*About this exercise*:
Skipping all pictures, print exactly the lines below from the one with "CIEINDIA: 40 -> 112.9" through the final line.

*Supplied entries*:
- Opening Delimiter -

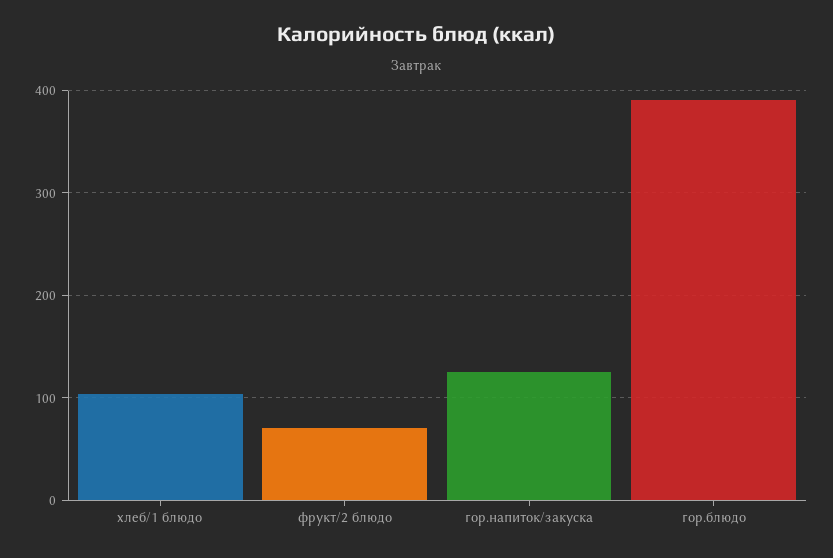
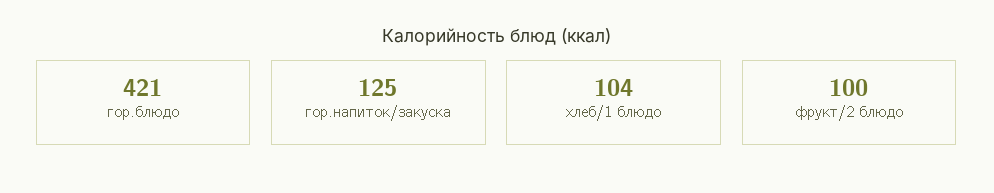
фрукт/2 блюдо: 70 -> 100
гор.блюдо: 390 -> 421

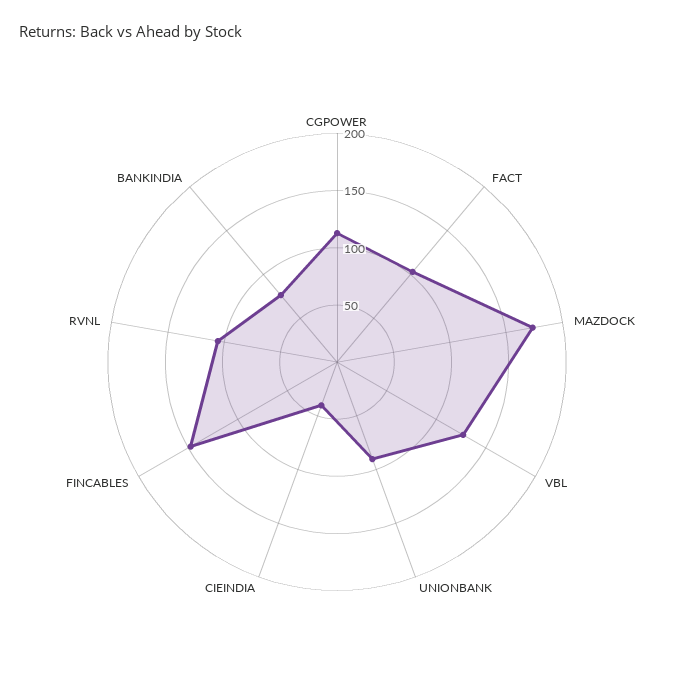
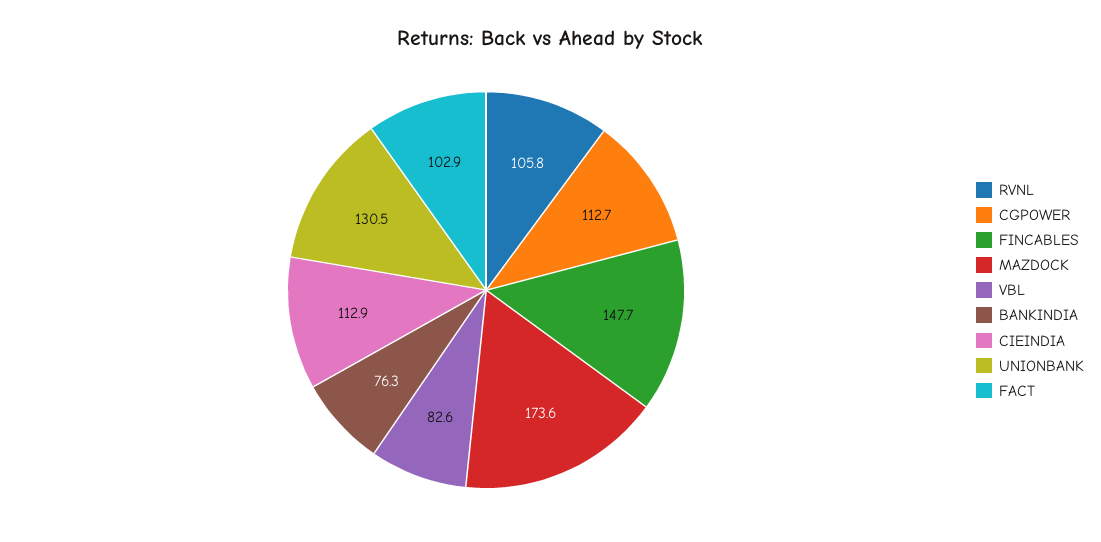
VBL: 130 -> 82.6
UNIONBANK: 90 -> 130.5
CIEINDIA: 40 -> 112.9

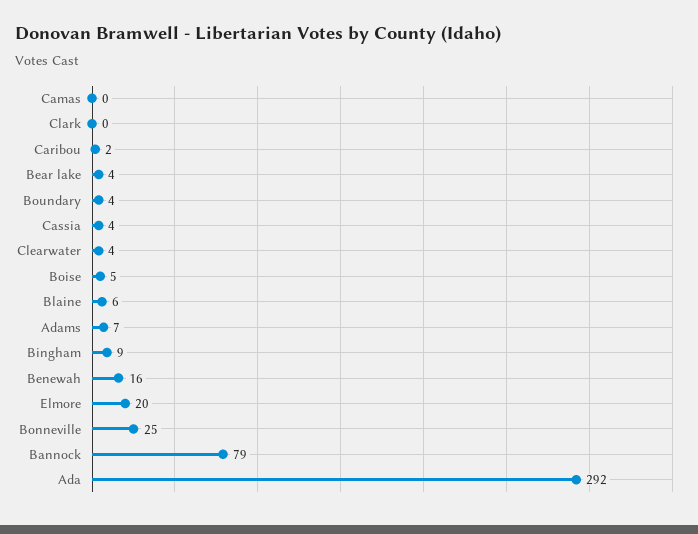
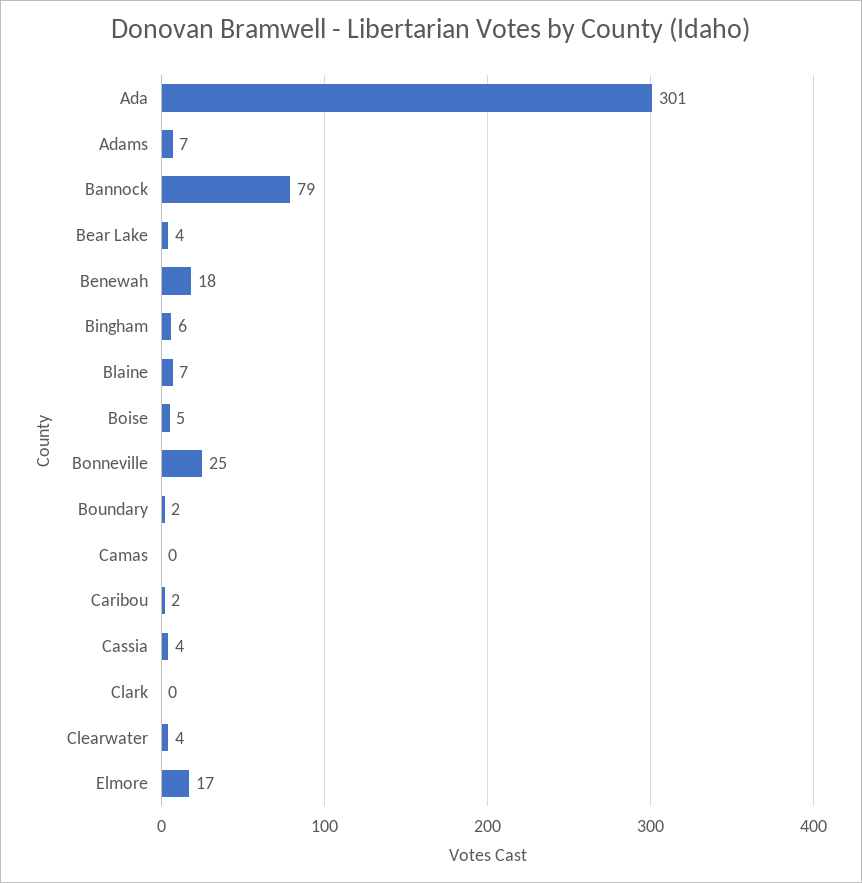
Boundary: 4 -> 2
Blaine: 6 -> 7
Bingham: 9 -> 6
Benewah: 16 -> 18
Elmore: 20 -> 17
Ada: 292 -> 301

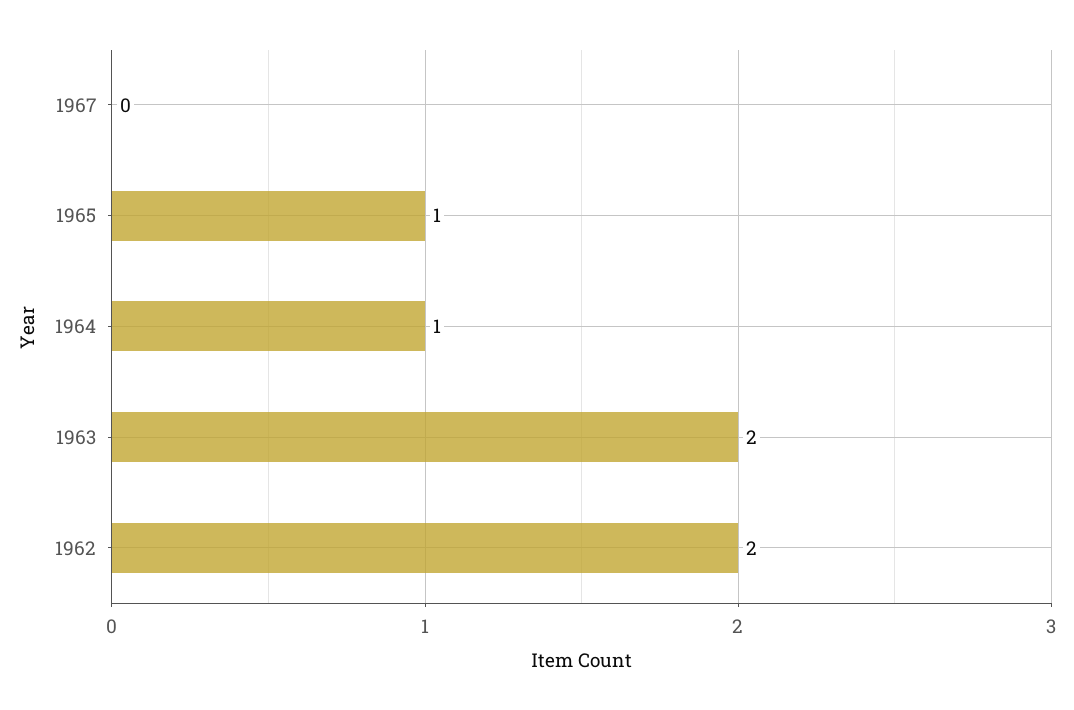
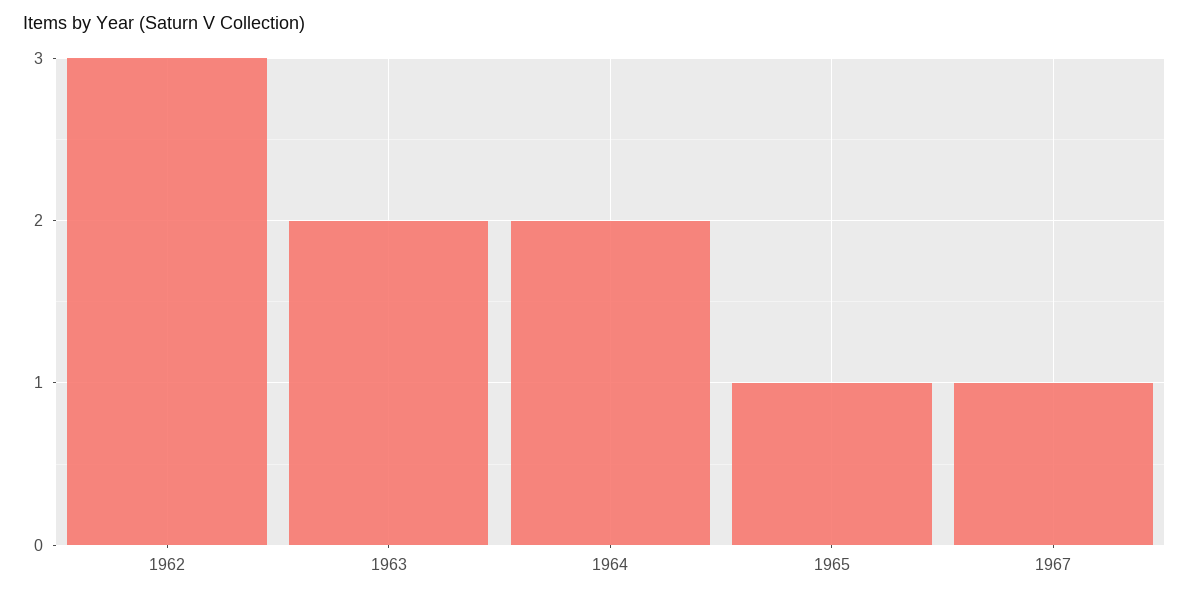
1967: 0 -> 1
1964: 1 -> 2
1962: 2 -> 3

- Closing Delimiter -

*Response*:
CIEINDIA: 40 -> 112.9

Boundary: 4 -> 2
Blaine: 6 -> 7
Bingham: 9 -> 6
Benewah: 16 -> 18
Elmore: 20 -> 17
Ada: 292 -> 301

1967: 0 -> 1
1964: 1 -> 2
1962: 2 -> 3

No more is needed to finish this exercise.